▸ **Material provided**

/---

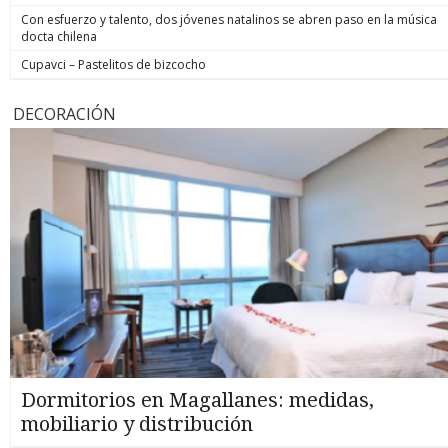
Con esfuerzo y talento, dos jóvenes natalinos se abren paso en la música
docta chilena
Cupavci – Pastelitos de bizcocho
DECORACIÓN
Dormitorios en Magallanes: medidas,
mobiliario y distribución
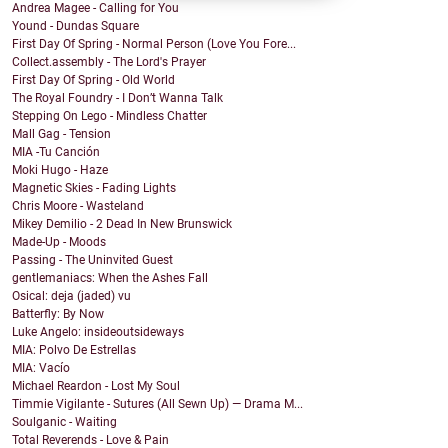
Andrea Magee - Calling for You
Yound - Dundas Square
First Day Of Spring - Normal Person (Love You Fore...
Collect.assembly - The Lord's Prayer
First Day Of Spring - Old World
The Royal Foundry - I Don’t Wanna Talk
Stepping On Lego - Mindless Chatter
Mall Gag - Tension
MIA -Tu Canción
Moki Hugo - Haze
Magnetic Skies - Fading Lights
Chris Moore - Wasteland
Mikey Demilio - 2 Dead In New Brunswick
Made-Up - Moods
Passing - The Uninvited Guest
gentlemaniacs: When the Ashes Fall
Osical: deja (jaded) vu
Batterfly: By Now
Luke Angelo: insideoutsideways
MIA: Polvo De Estrellas
MIA: Vacío
Michael Reardon - Lost My Soul
Timmie Vigilante - Sutures (All Sewn Up) — Drama M...
Soulganic - Waiting
Total Reverends - Love & Pain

\---

Retype every line of text from the data above without changing anything, and leave the pictures out of your answer.

Con esfuerzo y talento, dos jóvenes natalinos se abren paso en la música
docta chilena
Cupavci – Pastelitos de bizcocho
DECORACIÓN
Dormitorios en Magallanes: medidas,
mobiliario y distribución
Andrea Magee - Calling for You
Yound - Dundas Square
First Day Of Spring - Normal Person (Love You Fore...
Collect.assembly - The Lord's Prayer
First Day Of Spring - Old World
The Royal Foundry - I Don’t Wanna Talk
Stepping On Lego - Mindless Chatter
Mall Gag - Tension
MIA -Tu Canción
Moki Hugo - Haze
Magnetic Skies - Fading Lights
Chris Moore - Wasteland
Mikey Demilio - 2 Dead In New Brunswick
Made-Up - Moods
Passing - The Uninvited Guest
gentlemaniacs: When the Ashes Fall
Osical: deja (jaded) vu
Batterfly: By Now
Luke Angelo: insideoutsideways
MIA: Polvo De Estrellas
MIA: Vacío
Michael Reardon - Lost My Soul
Timmie Vigilante - Sutures (All Sewn Up) — Drama M...
Soulganic - Waiting
Total Reverends - Love & Pain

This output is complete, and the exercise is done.